The Platte County R-3 Board of Education will decide this month whether the district will move forward with a substantial renovation project aimed at paying for system and facility upgrades by reducing energy consumption costs. During the Thursday, Nov. 19 session, board members heard an energy audit report from Navitas of Olathe, Kan., which the district contracted with over the summer. Navitas found R-3 to be slightly above average in terms of energy consumption but identified numerous areas for improvement that would allow the district to save enough money to finance about $5.5 million worth of improvements.

In theory, the improvements create the savings to allow for financing of the initial work.

Navitas guarantees its work and pays for the difference if savings are not realized. In addition, the cost of the audit are included in the estimate presented, provided the district moves forward with the work. If not, the district would owe Navitas for the work done during the audit, which took place in the first part of the school year.

“Ultimately, at the end of the day, if we don’t achieve our savings, we end up writing you a check back so you can pay to upgrade your facilities,” said Koby Kampschroeder of Navitas. “So there is a guarantee that goes along with the program.”
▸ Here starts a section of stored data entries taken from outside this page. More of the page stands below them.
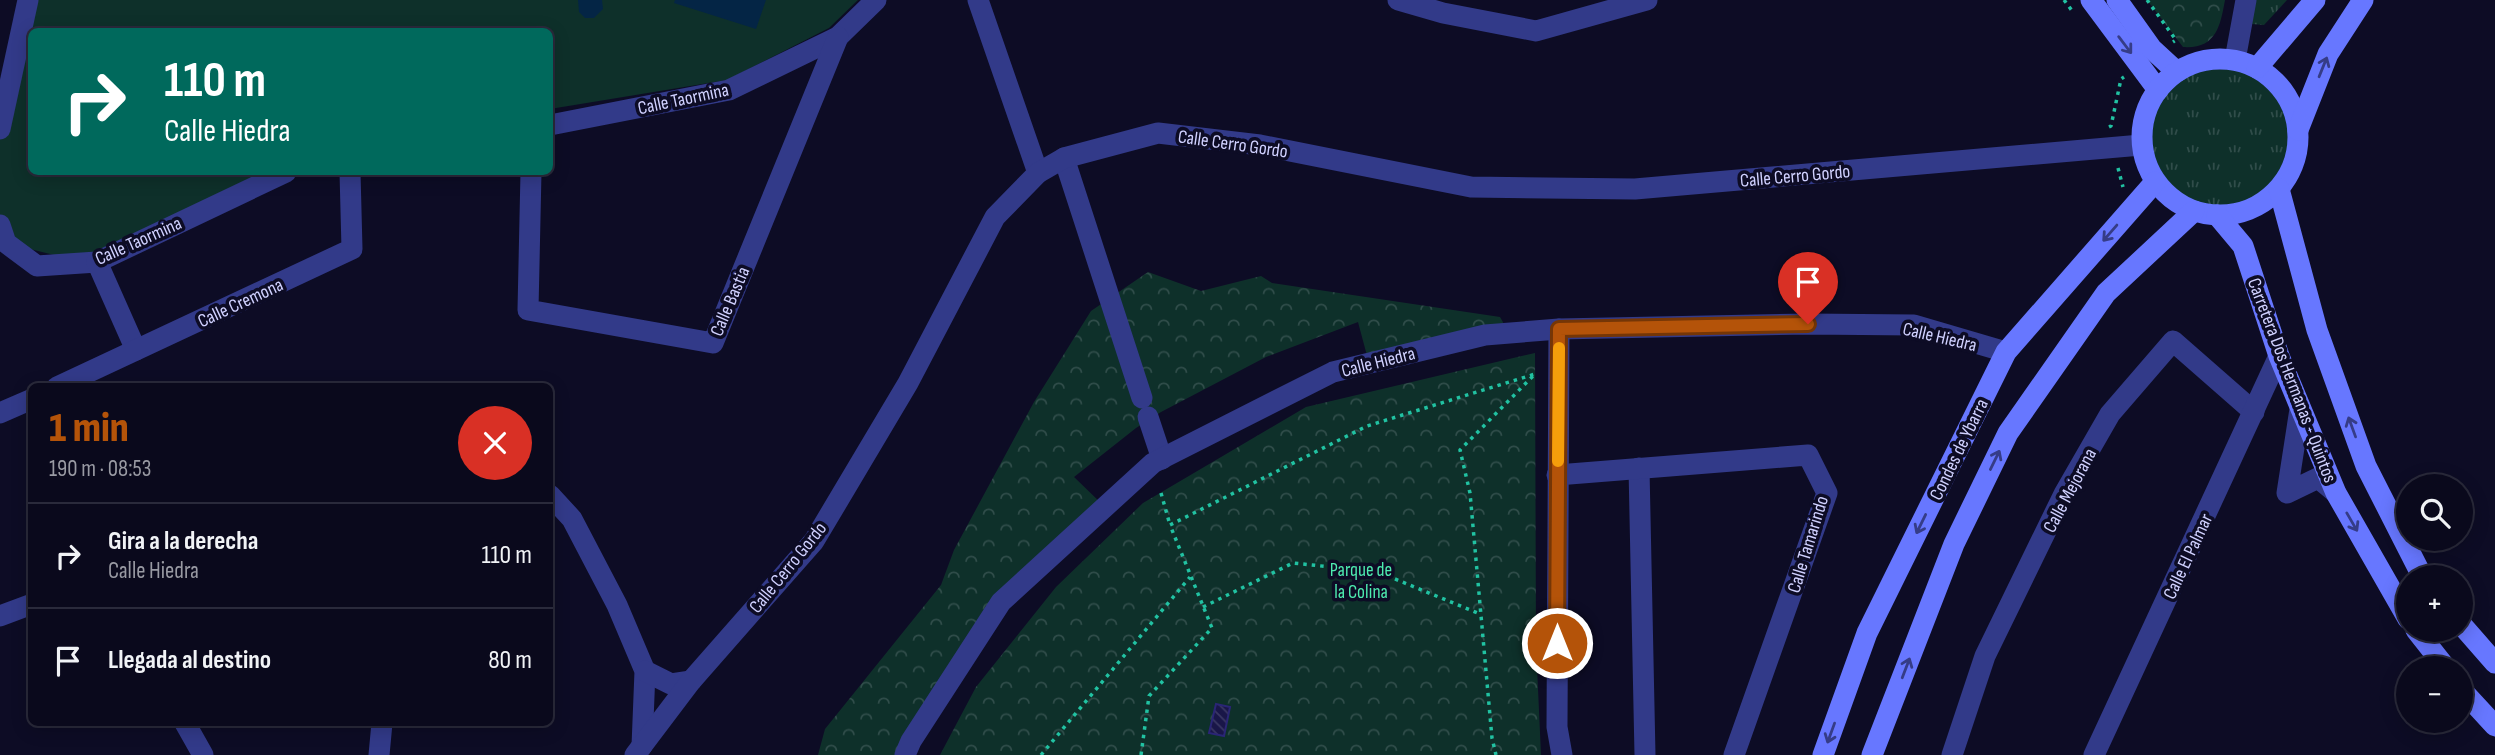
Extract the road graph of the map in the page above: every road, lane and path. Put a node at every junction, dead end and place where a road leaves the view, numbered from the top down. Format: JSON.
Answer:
{"nodes":[{"id":1,"x":29,"y":0,"type":"edge"},
{"id":2,"x":876,"y":0,"type":"edge"},
{"id":3,"x":978,"y":0,"type":"edge"},
{"id":4,"x":1398,"y":0,"type":"edge"},
{"id":5,"x":1646,"y":0,"type":"edge"},
{"id":6,"x":2091,"y":0,"type":"edge"},
{"id":7,"x":2117,"y":0,"type":"edge"},
{"id":8,"x":2246,"y":0,"type":"edge"},
{"id":9,"x":2315,"y":0,"type":"edge"},
{"id":10,"x":2363,"y":0,"type":"edge"},
{"id":11,"x":838,"y":37,"type":"junction"},
{"id":12,"x":2235,"y":60,"type":"junction"},
{"id":13,"x":2257,"y":68,"type":"junction"},
{"id":14,"x":2176,"y":72,"type":"junction"},
{"id":15,"x":2158,"y":90,"type":"junction"},
{"id":16,"x":553,"y":124,"type":"edge"},
{"id":17,"x":0,"y":128,"type":"edge"},
{"id":18,"x":2298,"y":130,"type":"junction"},
{"id":19,"x":2141,"y":145,"type":"junction"},
{"id":20,"x":1065,"y":158,"type":"junction"},
{"id":21,"x":1038,"y":173,"type":"junction"},
{"id":22,"x":280,"y":175,"type":"edge"},
{"id":23,"x":351,"y":175,"type":"edge"},
{"id":24,"x":531,"y":175,"type":"edge"},
{"id":25,"x":2155,"y":182,"type":"junction"},
{"id":26,"x":2279,"y":189,"type":"junction"},
{"id":27,"x":2194,"y":211,"type":"junction"},
{"id":28,"x":2217,"y":215,"type":"junction"},
{"id":29,"x":0,"y":225,"type":"edge"},
{"id":30,"x":97,"y":261,"type":"junction"},
{"id":31,"x":1559,"y":329,"type":"junction"},
{"id":32,"x":136,"y":349,"type":"junction"},
{"id":33,"x":2006,"y":352,"type":"junction"},
{"id":34,"x":2279,"y":356,"type":"junction"},
{"id":35,"x":65,"y":383,"type":"edge"},
{"id":36,"x":28,"y":400,"type":"edge"},
{"id":37,"x":2300,"y":409,"type":"junction"},
{"id":38,"x":2253,"y":412,"type":"junction"},
{"id":39,"x":0,"y":413,"type":"edge"},
{"id":40,"x":1161,"y":459,"type":"junction"},
{"id":41,"x":1639,"y":468,"type":"junction"},
{"id":42,"x":1557,"y":475,"type":"junction"},
{"id":43,"x":1161,"y":493,"type":"dead end"},
{"id":44,"x":2336,"y":493,"type":"junction"},
{"id":45,"x":553,"y":498,"type":"edge"},
{"id":46,"x":1170,"y":525,"type":"junction"},
{"id":47,"x":2416,"y":565,"type":"edge"},
{"id":48,"x":1190,"y":576,"type":"junction"},
{"id":49,"x":2396,"y":598,"type":"edge"},
{"id":50,"x":28,"y":606,"type":"edge"},
{"id":51,"x":1203,"y":607,"type":"junction"},
{"id":52,"x":1481,"y":614,"type":"junction"},
{"id":53,"x":0,"y":617,"type":"edge"},
{"id":54,"x":2473,"y":638,"type":"edge"},
{"id":55,"x":2425,"y":642,"type":"edge"},
{"id":56,"x":2437,"y":656,"type":"edge"},
{"id":57,"x":2495,"y":663,"type":"edge"},
{"id":58,"x":645,"y":671,"type":"junction"},
{"id":59,"x":691,"y":681,"type":"junction"},
{"id":60,"x":2473,"y":702,"type":"edge"},
{"id":61,"x":187,"y":726,"type":"edge"},
{"id":62,"x":382,"y":726,"type":"edge"},
{"id":63,"x":2495,"y":726,"type":"edge"},
{"id":64,"x":638,"y":751,"type":"edge"},
{"id":65,"x":203,"y":755,"type":"edge"},
{"id":66,"x":379,"y":755,"type":"edge"},
{"id":67,"x":905,"y":755,"type":"edge"},
{"id":68,"x":1041,"y":755,"type":"edge"},
{"id":69,"x":1141,"y":755,"type":"edge"},
{"id":70,"x":1496,"y":755,"type":"edge"},
{"id":71,"x":1562,"y":755,"type":"edge"},
{"id":72,"x":1645,"y":755,"type":"edge"},
{"id":73,"x":1734,"y":755,"type":"edge"},
{"id":74,"x":1823,"y":755,"type":"edge"},
{"id":75,"x":1872,"y":755,"type":"edge"},
{"id":76,"x":1952,"y":755,"type":"edge"},
{"id":77,"x":2094,"y":755,"type":"edge"}],
"edges":[{"from":1,"to":17,"type":"street"},
{"from":2,"to":11,"type":"street","name":"Calle Taormina"},
{"from":3,"to":21,"type":"street"},
{"from":4,"to":5,"type":"street"},
{"from":6,"to":15,"type":"main road","one_way":true},
{"from":7,"to":14,"type":"main road"},
{"from":8,"to":12,"type":"street"},
{"from":9,"to":13,"type":"main road"},
{"from":18,"to":10,"type":"main road","one_way":true},
{"from":11,"to":16,"type":"street","name":"Calle Taormina"},
{"from":11,"to":24,"type":"street","name":"Calle Bastia"},
{"from":12,"to":13,"type":"main road"},
{"from":12,"to":14,"type":"main road"},
{"from":13,"to":18,"type":"main road"},
{"from":14,"to":15,"type":"main road"},
{"from":15,"to":19,"type":"main road"},
{"from":18,"to":26,"type":"main road"},
{"from":19,"to":20,"type":"street","name":"Calle Cerro Gordo"},
{"from":19,"to":25,"type":"main road"},
{"from":20,"to":21,"type":"street","name":"Calle Cerro Gordo"},
{"from":20,"to":40,"type":"street"},
{"from":21,"to":59,"type":"street","name":"Calle Cerro Gordo"},
{"from":22,"to":30,"type":"street","name":"Calle Taormina"},
{"from":23,"to":32,"type":"street","name":"Calle Cremona"},
{"from":25,"to":27,"type":"main road"},
{"from":25,"to":33,"type":"main road","name":"Condes de Ybarra","one_way":true},
{"from":26,"to":28,"type":"main road"},
{"from":47,"to":26,"type":"main road","name":"Carretera Dos Hermanas - Quintos","one_way":true},
{"from":27,"to":28,"type":"main road"},
{"from":75,"to":27,"type":"main road","name":"Condes de Ybarra","one_way":true},
{"from":28,"to":34,"type":"main road","name":"Carretera Dos Hermanas - Quintos"},
{"from":29,"to":30,"type":"street","name":"Calle Taormina"},
{"from":30,"to":32,"type":"street"},
{"from":31,"to":33,"type":"street","name":"Calle Hiedra"},
{"from":31,"to":40,"type":"street","name":"Calle Hiedra"},
{"from":31,"to":42,"type":"street"},
{"from":32,"to":35,"type":"street","name":"Calle Cremona"},
{"from":33,"to":74,"type":"main road","name":"Condes de Ybarra","one_way":true},
{"from":34,"to":37,"type":"main road","name":"Carretera Dos Hermanas - Quintos"},
{"from":34,"to":38,"type":"street","name":"Calle El Palmar"},
{"from":36,"to":39,"type":"street"},
{"from":37,"to":44,"type":"main road","name":"Carretera Dos Hermanas - Quintos"},
{"from":37,"to":44,"type":"street"},
{"from":38,"to":76,"type":"street","name":"Calle Mejorana"},
{"from":38,"to":77,"type":"street","name":"Calle El Palmar"},
{"from":40,"to":67,"type":"street","name":"Calle Hiedra"},
{"from":41,"to":42,"type":"street","name":"Calle Tamarindo"},
{"from":41,"to":72,"type":"street"},
{"from":41,"to":73,"type":"street","name":"Calle Tamarindo"},
{"from":42,"to":71,"type":"street"},
{"from":43,"to":46,"type":"path"},
{"from":44,"to":49,"type":"main road","name":"Carretera Dos Hermanas - Quintos","one_way":true},
{"from":45,"to":58,"type":"street"},
{"from":46,"to":48,"type":"path"},
{"from":46,"to":52,"type":"path"},
{"from":48,"to":51,"type":"path"},
{"from":48,"to":68,"type":"path"},
{"from":50,"to":53,"type":"street"},
{"from":51,"to":52,"type":"path"},
{"from":51,"to":69,"type":"path"},
{"from":52,"to":70,"type":"path"},
{"from":54,"to":57,"type":"main road"},
{"from":55,"to":56,"type":"main road"},
{"from":58,"to":59,"type":"street"},
{"from":58,"to":64,"type":"street"},
{"from":59,"to":64,"type":"street","name":"Calle Cerro Gordo"},
{"from":60,"to":63,"type":"main road"},
{"from":61,"to":65,"type":"street"},
{"from":62,"to":66,"type":"street"}]}
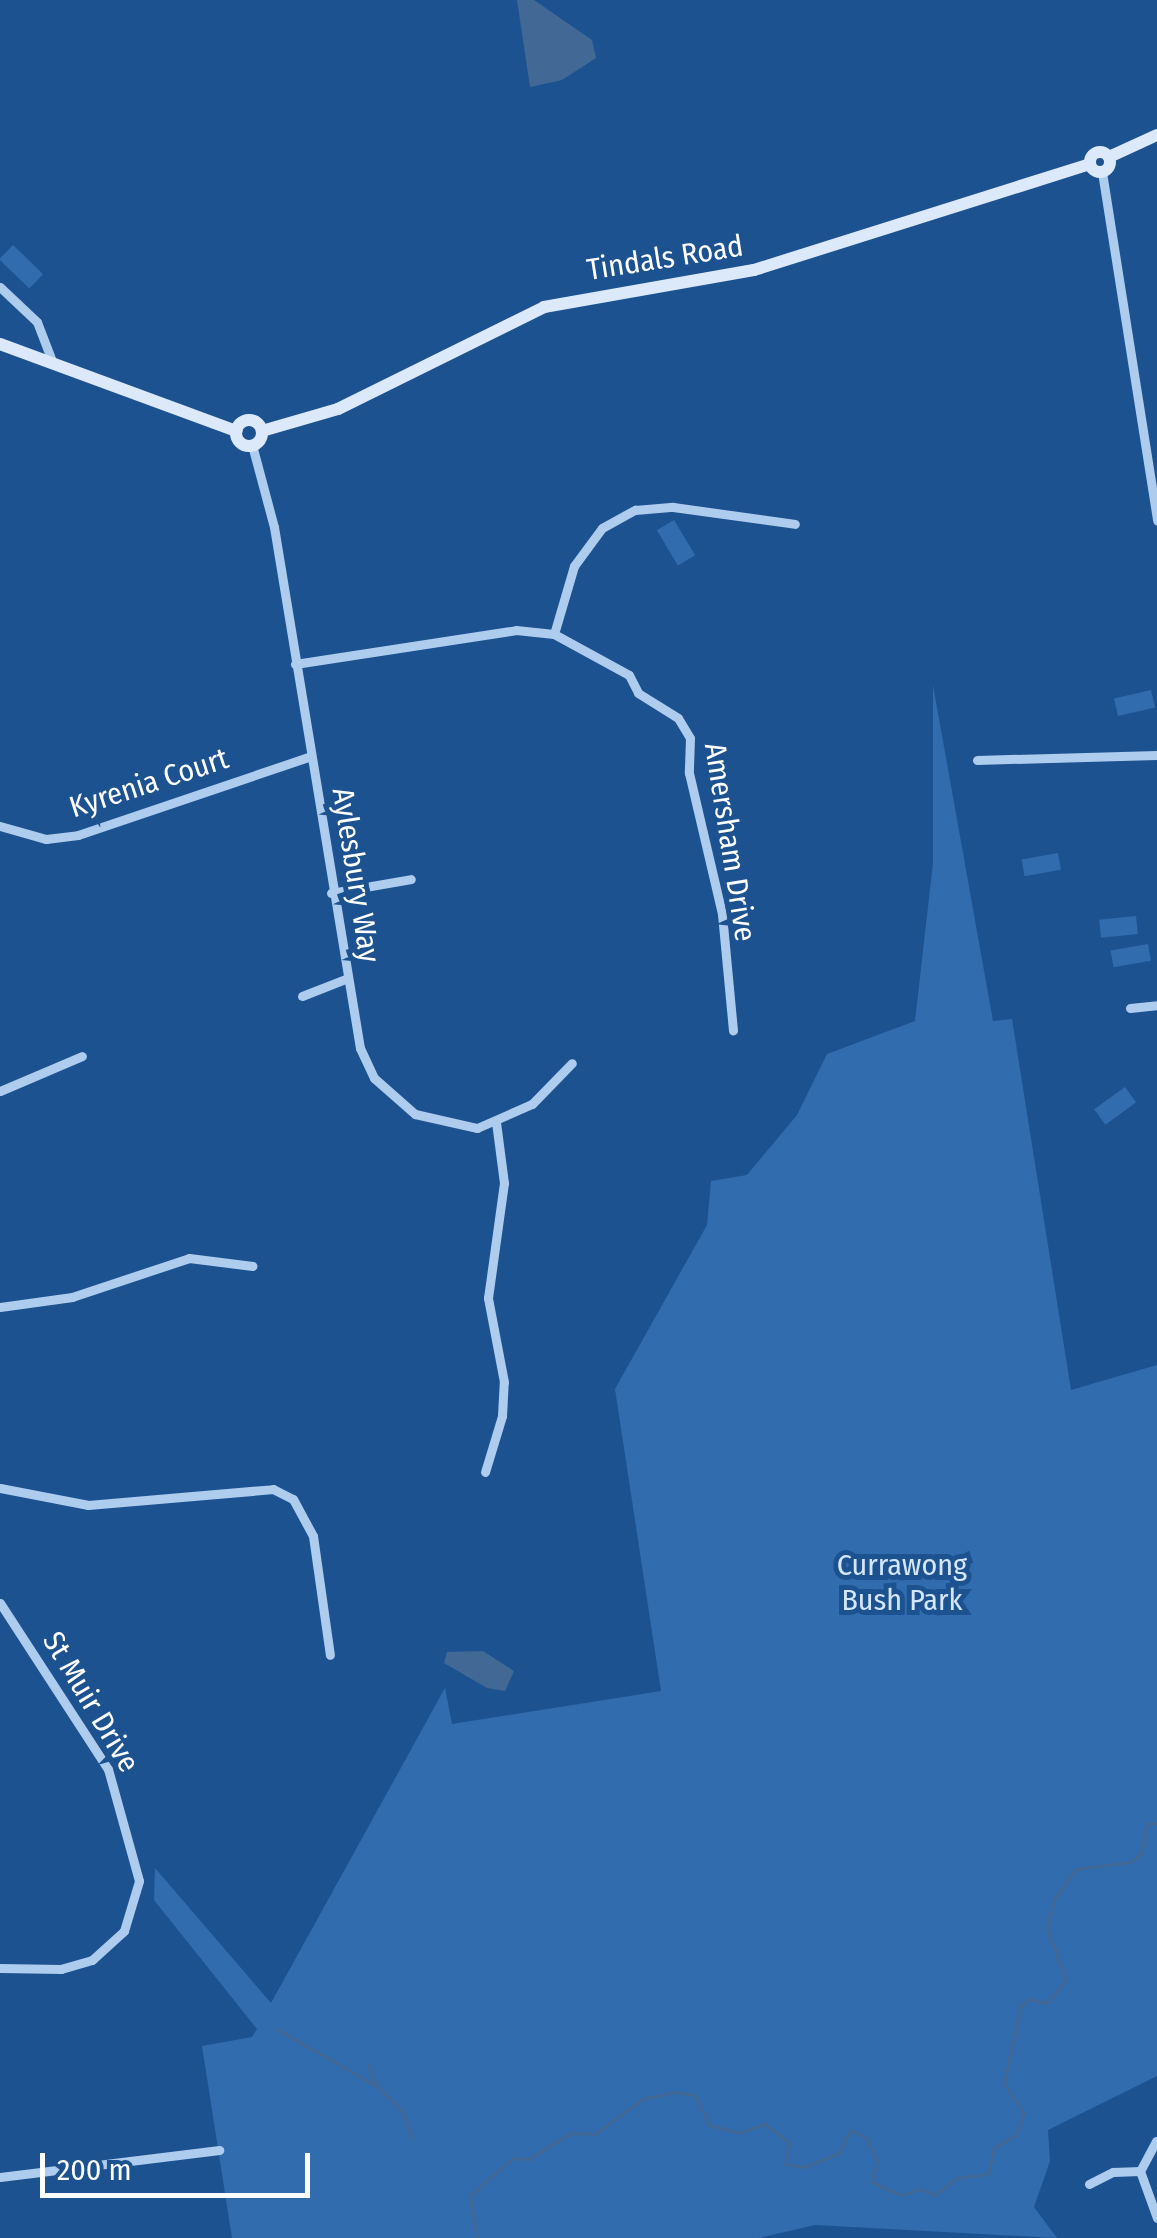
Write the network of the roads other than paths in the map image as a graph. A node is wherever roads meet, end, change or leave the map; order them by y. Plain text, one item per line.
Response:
1 (1157, 136) edge
2 (1096, 168) junction
3 (0, 287) edge
4 (0, 344) edge
5 (52, 361) junction
6 (236, 430) junction
7 (262, 430) junction
8 (252, 446) junction
9 (1157, 521) edge
10 (795, 524) dead end
11 (554, 634) junction
12 (295, 664) junction
13 (1157, 755) edge
14 (312, 756) junction
15 (978, 760) dead end
16 (0, 826) edge
17 (411, 879) dead end
18 (331, 892) junction
19 (348, 978) junction
20 (302, 996) dead end
21 (1157, 1005) edge
22 (1130, 1008) dead end
23 (733, 1030) dead end
24 (82, 1056) dead end
25 (572, 1062) dead end
26 (0, 1092) edge
27 (496, 1122) junction
28 (253, 1266) dead end
29 (0, 1306) edge
30 (485, 1472) dead end
31 (0, 1488) edge
32 (0, 1603) edge
33 (330, 1655) dead end
34 (0, 1968) edge
35 (1156, 2141) edge
36 (219, 2150) dead end
37 (1140, 2171) junction
38 (0, 2177) edge
39 (1089, 2184) dead end
40 (1157, 2218) edge

1 - 2 main road, Tindals Road
2 - 7 main road, Tindals Road
2 - 9 street
3 - 5 street
4 - 5 main road
5 - 6 main road
6 - 7 main road, Tindals Road
6 - 8 main road
7 - 8 main road
8 - 12 street, Aylesbury Way
10 - 11 street
11 - 12 street, Amersham Drive
11 - 23 street, Amersham Drive
12 - 14 street, Aylesbury Way
13 - 15 street
14 - 16 street, Kyrenia Court
14 - 18 street, Aylesbury Way
17 - 18 street
18 - 19 street, Aylesbury Way
19 - 20 street
19 - 27 street, Aylesbury Way
21 - 22 street
24 - 26 street
25 - 27 street, Aylesbury Way
27 - 30 street
28 - 29 street
31 - 33 street
32 - 34 street, St Muir Drive
35 - 37 street
36 - 38 street
37 - 39 street
37 - 40 street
Most of the suggested improvements are fully paid for through the savings realized, and the rest is more than covered by the sum.

In all, Navitas estimates that R-3 would save about $375,000 total over 15 years but does not include one-time capital costs avoided (total of about $840,000). While not a big chunk of the district’s annual budget, superintendent Dr. Mike Reik said that the increased benefit would be from taking on projects that would otherwise have to be covered by the capital improvement fund.

This frees up that money to be used on other basic annual repairs.

“Our district is vastly growing,” Platte County director of technology and operations Robert Hedgcorth said. “We’re building new elementaries, but we’re also changing the way old buildings look. When we did this project, we were very cognizant of what our long-range plan was.”

Navitas takes into account suggested organizational and behavioral changes in addition to the technology.

Suggested improvements included upgrading all lighting — interior and exterior — at all buildings to LED. There would also be replacement HVAC units on the roofs of Platte County High School, Barry School and Siegrist Elementary, accounting for 56 of the 115 across all buildings. In addition, dampers will be upgraded across the board to help better control heating/cooling air flow to make it more equitable and prevent wastage.

Water efficiency changes (mainly sinks) will happen at all schools, while even replacing the ice machines in five buildings will help create savings. There will also be weatherization upgrades to all buildings, helping to seal air flow along doors, windows and roof lines.

If approved, work could start in February and run through the start of the following school year. Navitas then does a follow-up period to verify and ensure savings.

Kampschroeder said there’s a negative initial cash flow for the first five years or so before the numbers start to turn around. He also said that savings increase each year based on estimated increase in utility costs, which Navitas put in at about 3 percent annually.